The district court did not err in holding that Reed failed to present evidence sufficient to show a causal link between his request for time off in July 2015 and his discharge in December 2015. Over four months passed between Reed's return from medical leave and his discharge, which is not sufficiently proximate to make a prima facie case of causation. See Drago v. Jenne, 453 F.3d 1301, 1308 (11th Cir. 2006) (holding that a three-month gap between the protected action and alleged retaliation was not sufficiently proximate to show causation). Reed points us to Robinson v. Southeastern Pennsylvania Transportation Authority, 982 F.2d 892 (3d Cir. 1993), and argues that “a pattern of antagonism or retaliatory motive” is sufficient to make a prima facie showing of a cause. This may be, but in Robinson, the plaintiff was subjected to a “constant barrage of written and verbal warnings” and “disciplinary action, all of which occurred soon after [the protected expression] and continued until his discharge.” Id. at 895. The fact that Reasonover contacted Reed with work-related questions during his medical leave does not approach this level of antagonism and, in any case, there was a four-month gap between these calls and Reed's discharge.

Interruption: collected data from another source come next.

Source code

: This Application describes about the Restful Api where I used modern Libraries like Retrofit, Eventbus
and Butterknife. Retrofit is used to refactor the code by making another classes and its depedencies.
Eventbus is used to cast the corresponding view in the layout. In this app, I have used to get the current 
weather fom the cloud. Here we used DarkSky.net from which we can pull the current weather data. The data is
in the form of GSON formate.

Nothing in the record connects Reed's medical leave with Forney's decision to terminate him. And, as discussed above, Reed failed to produce evidence which would allow a jury to find that Forney's proffered reasons for terminating him were pretextual.3



1.   In his brief Reed admits that he had been criticized for his work performance prior to his discharge, arguing that his December 17, 2015 emails were reasonable in light of Reasonover's history “of criticizing Mr. Reed's work performance without legitimate justification” including Reasonover's “August accusation of low sales” and “his October warning that Mr. Reed start performing [his] job description.”

2.   For the same reason, Reed's argument that he was treated differently than other employees because he was not issued multiple written warnings and placed on a performance improvement plan fails. The undisputed evidence submitted by Forney shows that, had Reed not sent the December 17, 2015 emails, he would likely have been placed on a performance improvement plan.

3.   Reed adopts and incorporates his “cat's paw” and “convincing mosaic” theories of liability largely unchanged into his retaliation claims. We reject them for the same reasons already described.